------ Input ------

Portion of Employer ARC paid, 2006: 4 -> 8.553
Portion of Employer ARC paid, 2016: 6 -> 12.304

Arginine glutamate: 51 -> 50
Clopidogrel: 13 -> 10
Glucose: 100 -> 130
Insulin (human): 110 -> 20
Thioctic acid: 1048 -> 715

------
------ Input ------

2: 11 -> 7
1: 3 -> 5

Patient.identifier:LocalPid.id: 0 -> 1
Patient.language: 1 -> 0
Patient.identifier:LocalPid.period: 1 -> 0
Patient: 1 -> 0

------
------ Input ------

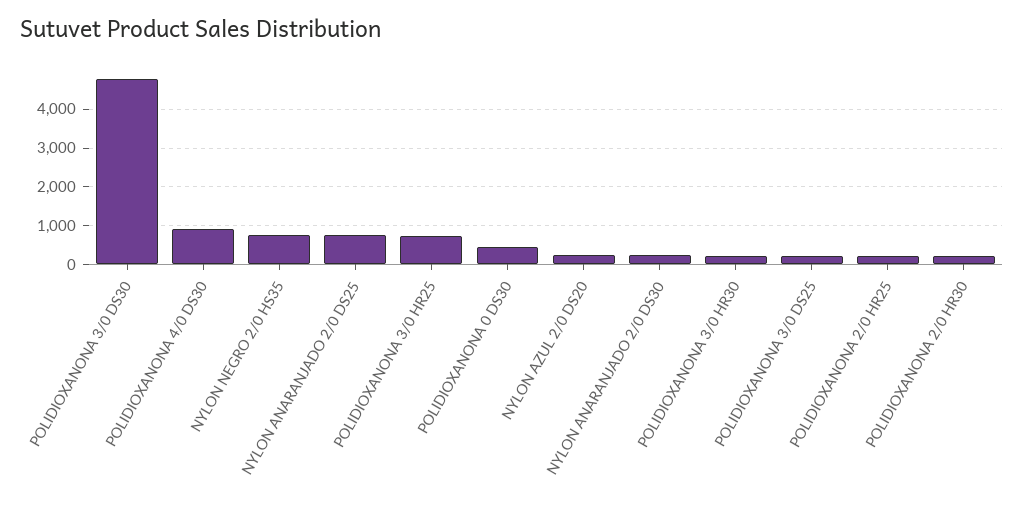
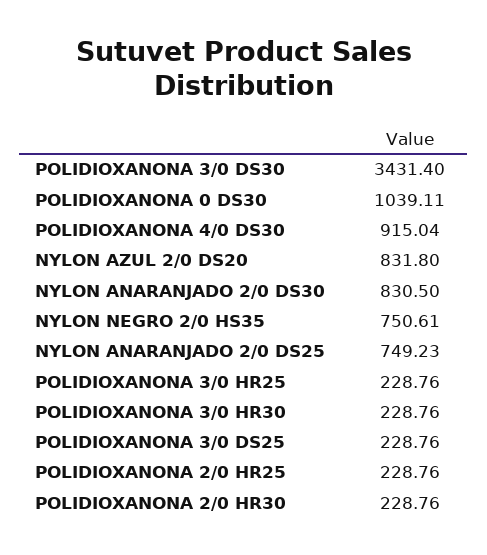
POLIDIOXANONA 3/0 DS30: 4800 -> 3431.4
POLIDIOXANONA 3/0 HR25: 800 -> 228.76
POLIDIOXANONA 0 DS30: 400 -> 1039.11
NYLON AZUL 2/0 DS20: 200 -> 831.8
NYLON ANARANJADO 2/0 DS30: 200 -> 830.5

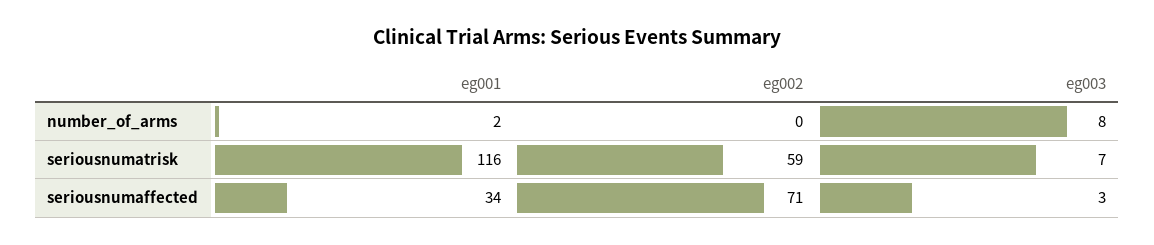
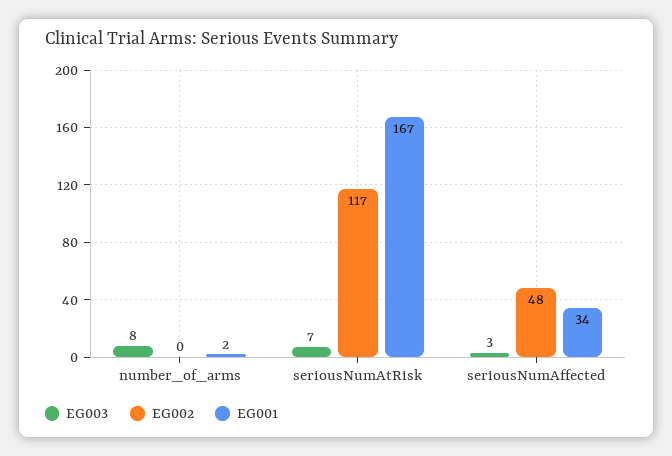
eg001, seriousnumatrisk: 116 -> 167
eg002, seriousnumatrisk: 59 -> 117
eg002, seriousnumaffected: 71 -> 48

------

## Job item
Transcribe the lines above exactly, beginning at the one with "POLIDIOXANONA 0 DS30: 400 -> 1039.11" and ending at the one with "eg002, seriousnumaffected: 71 -> 48". Include both; exclude the pictures.

## Solution to this task
POLIDIOXANONA 0 DS30: 400 -> 1039.11
NYLON AZUL 2/0 DS20: 200 -> 831.8
NYLON ANARANJADO 2/0 DS30: 200 -> 830.5

eg001, seriousnumatrisk: 116 -> 167
eg002, seriousnumatrisk: 59 -> 117
eg002, seriousnumaffected: 71 -> 48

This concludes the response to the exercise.